Print the lines that start the entries and continue through the one holding "Potter 2025 Planner", please, exactly and with the pictures omitted.

* DATA SECTION:

»»

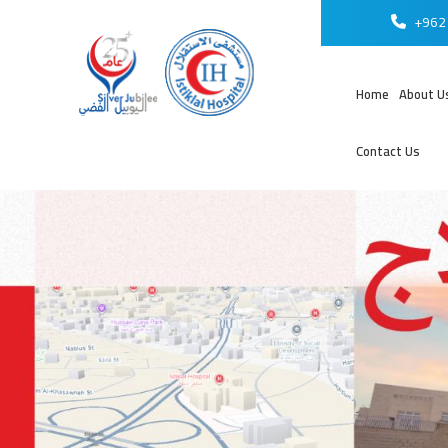
+962 
Home
About U
Contact Us
عر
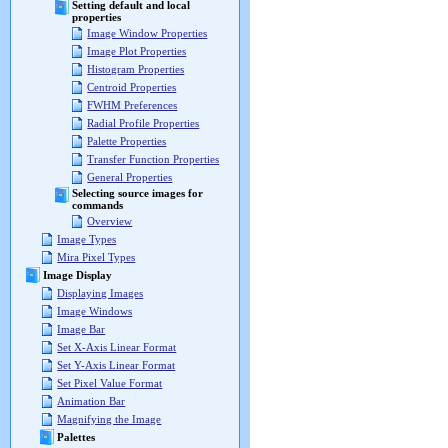
Setting default and local
properties
Image Window Properties
Image Plot Properties
Histogram Properties
Centroid Properties
FWHM Preferences
Radial Profile Properties
Palette Properties
Transfer Function Properties
General Properties
Selecting source images for
commands
Overview
Image Types
Mira Pixel Types
Image Display
Displaying Images
Image Windows
Image Bar
Set X-Axis Linear Format
Set Y-Axis Linear Format
Set Pixel Value Format
Animation Bar
Magnifying the Image
Palettes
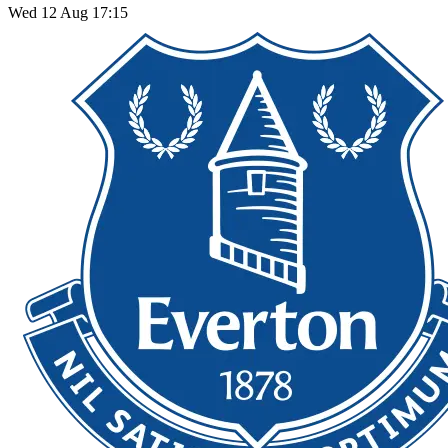
Wed 12 Aug 17:15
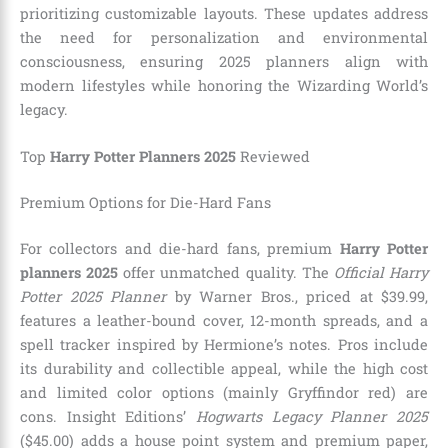
prioritizing customizable layouts. These updates address
the need for personalization and environmental
consciousness, ensuring 2025 planners align with
modern lifestyles while honoring the Wizarding World’s
legacy.
Top
Harry Potter Planners 2025
Reviewed
Premium Options for Die-Hard Fans
For collectors and die-hard fans, premium
Harry Potter
planners 2025
offer unmatched quality. The
Official Harry
Potter 2025 Planner
by Warner Bros., priced at $39.99,
features a leather-bound cover, 12-month spreads, and a
spell tracker inspired by Hermione’s notes. Pros include
its durability and collectible appeal, while the high cost
and limited color options (mainly Gryffindor red) are
cons. Insight Editions’
Hogwarts Legacy Planner 2025
($45.00) adds a house point system and premium paper,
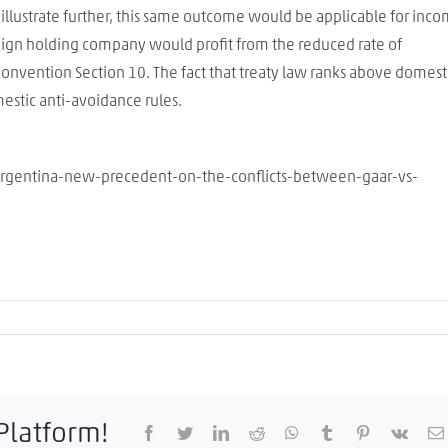
o illustrate further, this same outcome would be applicable for inc
eign holding company would profit from the reduced rate of
onvention Section 10. The fact that treaty law ranks above domest
mestic anti-avoidance rules.
argentina-new-precedent-on-the-conflicts-between-gaar-vs-
 Platform!
Facebook
Twitter
LinkedIn
Reddit
WhatsApp
Tumblr
Pinterest
Vk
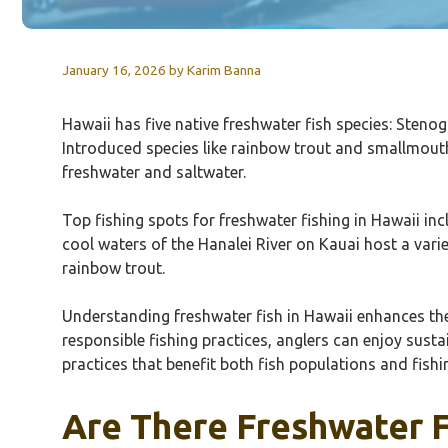
January 16, 2026
by
Karim Banna
Hawaii has five native freshwater fish species: Sten
Introduced species like rainbow trout and smallmout
freshwater and saltwater.
Top fishing spots for freshwater fishing in Hawaii in
cool waters of the Hanalei River on Kauai host a variet
rainbow trout.
Understanding freshwater fish in Hawaii enhances the 
responsible fishing practices, anglers can enjoy sustai
practices that benefit both fish populations and fish
Are There Freshwater F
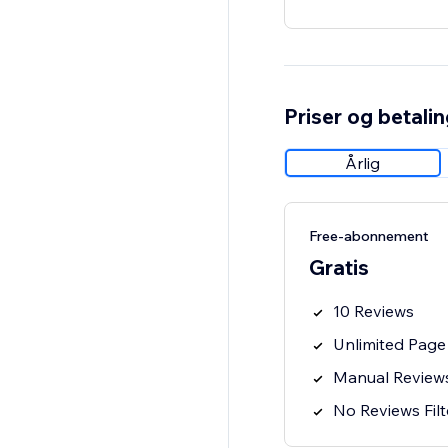
Priser og betali
Årlig
Free-abonnement
Gratis
10 Reviews
Unlimited Page
Manual Review
No Reviews Filt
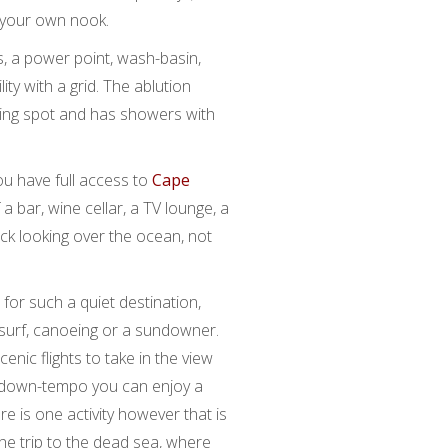
n your own nook.
, a power point, wash-basin,
ity with a grid. The ablution
mping spot and has showers with
ou have full access to
Cape
 a bar, wine cellar, a TV lounge, a
ck looking over the ocean, not
ne for such a quiet destination,
 surf, canoeing or a sundowner.
cenic flights to take in the view
e down-tempo you can enjoy a
re is one activity however that is
the trip to the dead sea, where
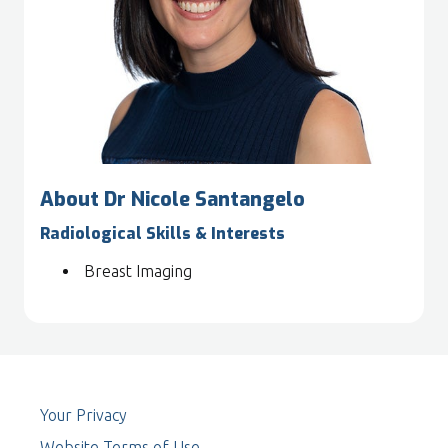
About Dr Nicole Santangelo
Radiological Skills & Interests
Breast Imaging
Your Privacy
Website Terms of Use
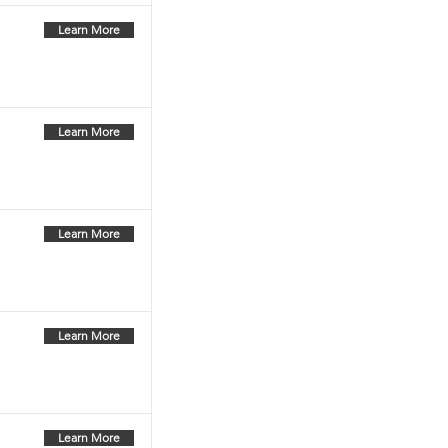
Learn More
Learn More
Learn More
Learn More
Learn More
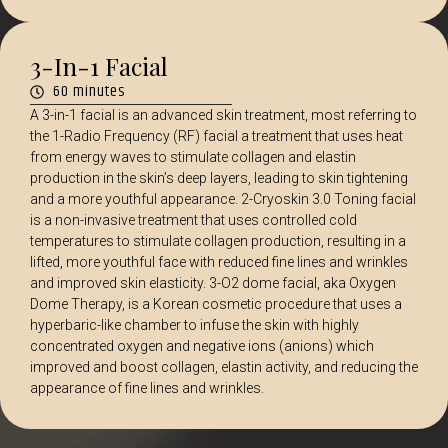
3-In-1 Facial
60 minutes
A 3-in-1 facial is an advanced skin treatment, most referring to
the 1-Radio Frequency (RF) facial a treatment that uses heat
from energy waves to stimulate collagen and elastin
production in the skin’s deep layers, leading to skin tightening
and a more youthful appearance. 2-Cryoskin 3.0 Toning facial
is a non-invasive treatment that uses controlled cold
temperatures to stimulate collagen production, resulting in a
lifted, more youthful face with reduced fine lines and wrinkles
and improved skin elasticity. 3-O2 dome facial, aka Oxygen
Dome Therapy, is a Korean cosmetic procedure that uses a
hyperbaric-like chamber to infuse the skin with highly
concentrated oxygen and negative ions (anions) which
improved and boost collagen, elastin activity, and reducing the
appearance of fine lines and wrinkles.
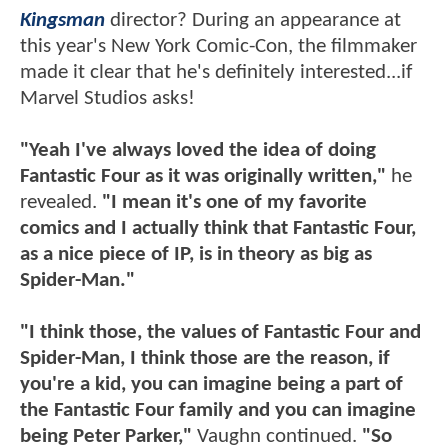
Kingsman
director? During an appearance at
this year's New York Comic-Con, the filmmaker
made it clear that he's definitely interested...if
Marvel Studios asks!
"Yeah I've always loved the idea of doing
Fantastic Four as it was originally written,"
he
revealed.
"I mean it's one of my favorite
comics and I actually think that Fantastic Four,
as a nice piece of IP, is in theory as big as
Spider-Man."
"I think those, the values of Fantastic Four and
Spider-Man, I think those are the reason, if
you're a kid, you can imagine being a part of
the Fantastic Four family and you can imagine
being Peter Parker,"
Vaughn continued.
"So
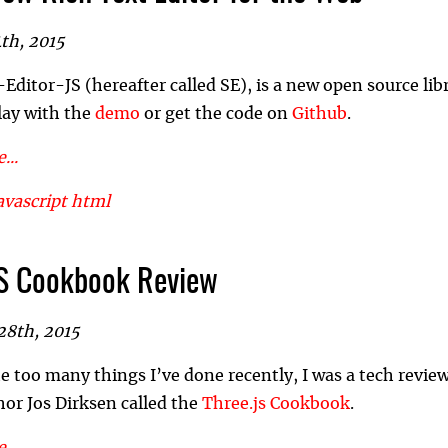
th, 2015
ditor-JS (hereafter called SE), is a new open source libra
lay with the
demo
or get the code on
Github
.
...
avascript
html
S Cookbook Review
28th, 2015
 too many things I’ve done recently, I was a tech revi
hor Jos Dirksen called the
Three.js Cookbook
.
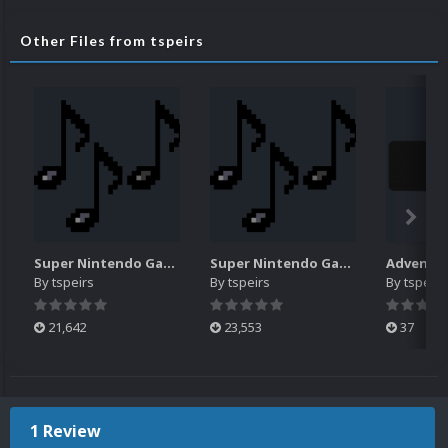
Other Files from tspeirs
Super Nintendo Game Music Pack (N-Z)
Super Nintendo Game Music Pack (#-M)
By
tspeirs
By
tspeirs
By
tspeirs
21,642
23,553
37
1 Review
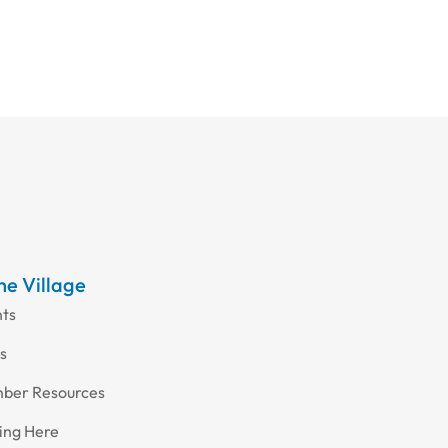
the Village
nts
s
ber Resources
ing Here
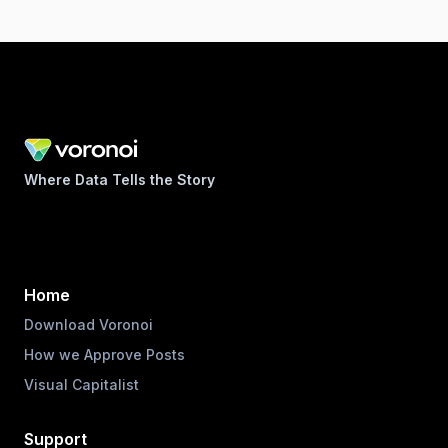
Where Data Tells the Story
Home
Download Voronoi
How we Approve Posts
Visual Capitalist
Support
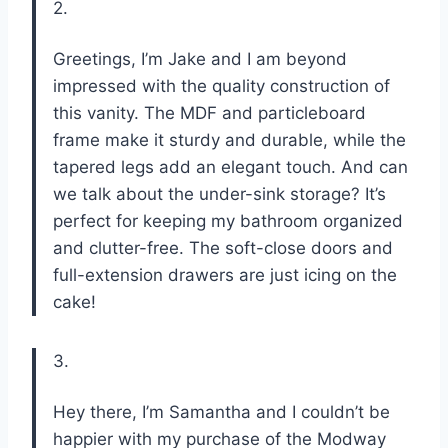
2.
Greetings, I’m Jake and I am beyond
impressed with the quality construction of
this vanity. The MDF and particleboard
frame make it sturdy and durable, while the
tapered legs add an elegant touch. And can
we talk about the under-sink storage? It’s
perfect for keeping my bathroom organized
and clutter-free. The soft-close doors and
full-extension drawers are just icing on the
cake!
3.
Hey there, I’m Samantha and I couldn’t be
happier with my purchase of the Modway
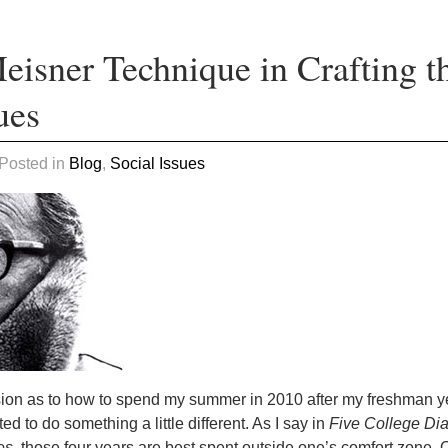
eisner Technique in Crafting t
ues
 Posted in
Blog
,
Social Issues
sion as to how to spend my summer in 2010 after my freshman y
d to do something a little different. As I say in
Five College Di
es,
those four years are best spent outside one’s comfort zone. 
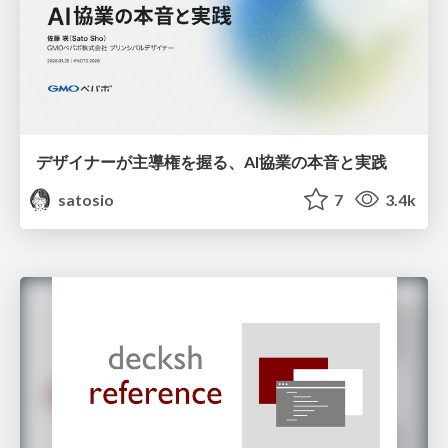
デザイナーが主導権を握る、AI協業の本音と実践
satosio
7
3.4k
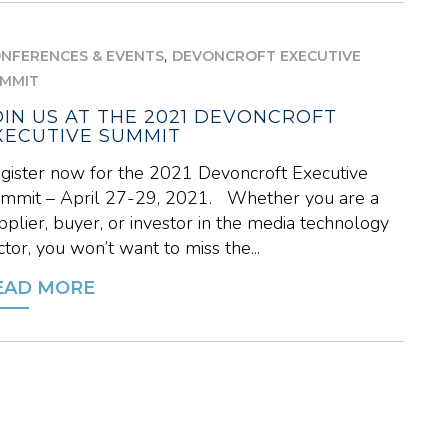
,
NFERENCES & EVENTS
DEVONCROFT EXECUTIVE
MMIT
OIN US AT THE 2021 DEVONCROFT
XECUTIVE SUMMIT
gister now for the 2021 Devoncroft Executive
mmit – April 27-29, 2021. Whether you are a
pplier, buyer, or investor in the media technology
ctor, you won’t want to miss the...
EAD MORE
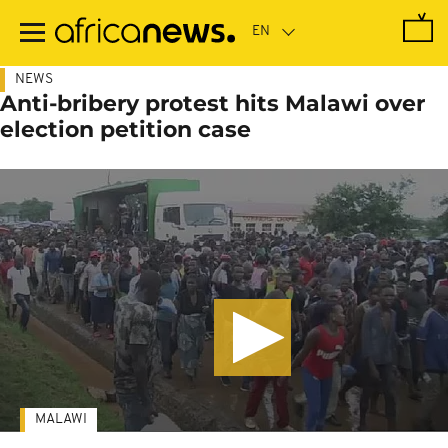
Skip
to
main
content
NEWS
Anti-bribery protest hits Malawi over
election petition case
MALAWI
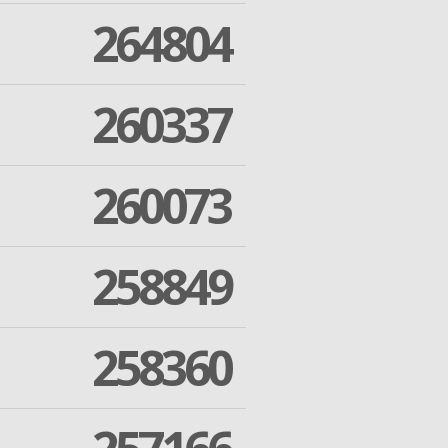
264804
260337
260073
258849
258360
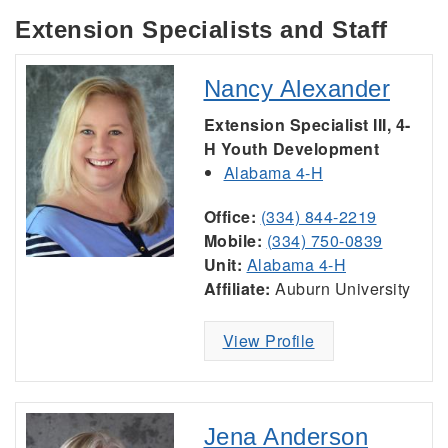
Extension Specialists and Staff
Nancy Alexander
Extension Specialist III, 4-
H Youth Development
Alabama 4-H
Office:
(334) 844-2219
Mobile:
(334) 750-0839
Unit:
Alabama 4-H
Affiliate:
Auburn University
View Profile
Jena Anderson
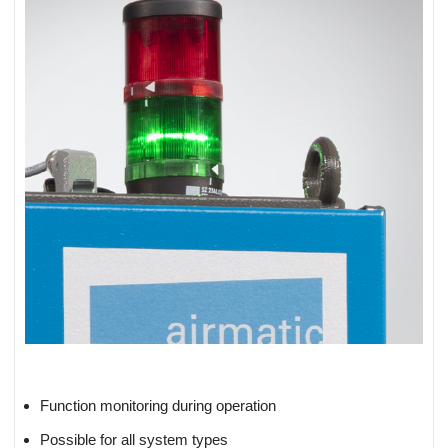
Function monitoring during operation
Possible for all system types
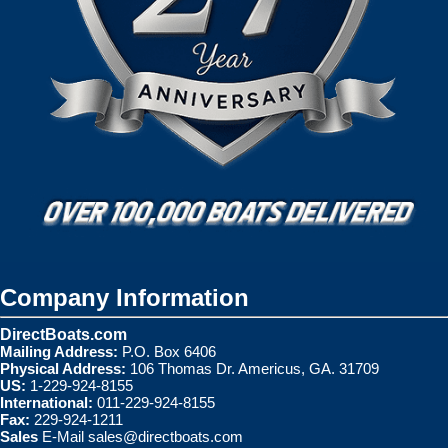
Company Information
DirectBoats.com
Mailing Address:
P.O. Box 6406
Physical Address:
106 Thomas Dr. Americus, GA. 31709
US:
1-229-924-8155
International:
011-229-924-8155
Fax:
229-924-1211
Sales
E-Mail
sales@directboats.com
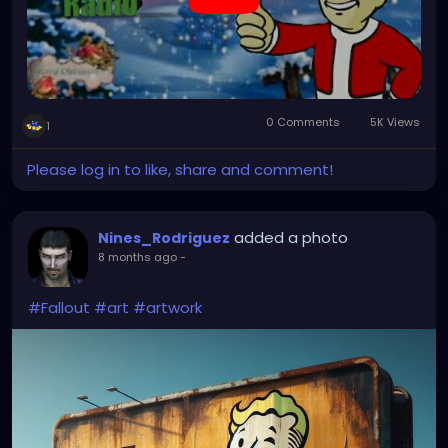
0 Comments
5K Views
1
Please log in to like, share and comment!
added a photo
Nines_Rodriguez
8 months ago
-
#Fallout
#art
#artwork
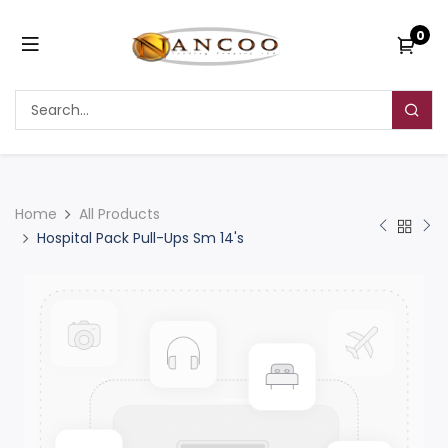
0
Home
All Products
Hospital Pack Pull-Ups Sm 14's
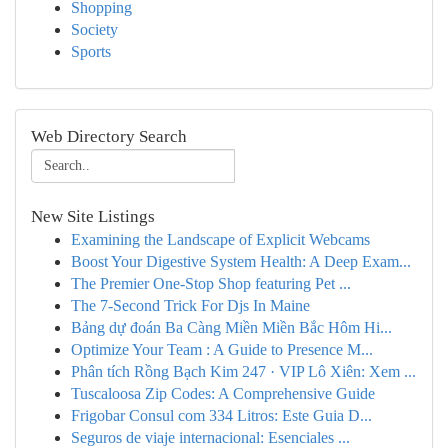
Shopping
Society
Sports
Web Directory Search
New Site Listings
Examining the Landscape of Explicit Webcams
Boost Your Digestive System Health: A Deep Exam...
The Premier One-Stop Shop featuring Pet ...
The 7-Second Trick For Djs In Maine
Bảng dự đoán Ba Càng Miền Miền Bắc Hôm Hi...
Optimize Your Team : A Guide to Presence M...
Phân tích Rồng Bạch Kim 247 · VIP Lô Xiên: Xem ...
Tuscaloosa Zip Codes: A Comprehensive Guide
Frigobar Consul com 334 Litros: Este Guia D...
Seguros de viaje internacional: Esenciales ...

««

* ANSWER TO THE EXERCISE:
+962 
Home
About U
Contact Us
عر
Setting default and local
properties
Image Window Properties
Image Plot Properties
Histogram Properties
Centroid Properties
FWHM Preferences
Radial Profile Properties
Palette Properties
Transfer Function Properties
General Properties
Selecting source images for
commands
Overview
Image Types
Mira Pixel Types
Image Display
Displaying Images
Image Windows
Image Bar
Set X-Axis Linear Format
Set Y-Axis Linear Format
Set Pixel Value Format
Animation Bar
Magnifying the Image
Palettes
Wed 12 Aug 17:15
prioritizing customizable layouts. These updates address
the need for personalization and environmental
consciousness, ensuring 2025 planners align with
modern lifestyles while honoring the Wizarding World’s
legacy.
Top
Harry Potter Planners 2025
Reviewed
Premium Options for Die-Hard Fans
For collectors and die-hard fans, premium
Harry Potter
planners 2025
offer unmatched quality. The
Official Harry
Potter 2025 Planner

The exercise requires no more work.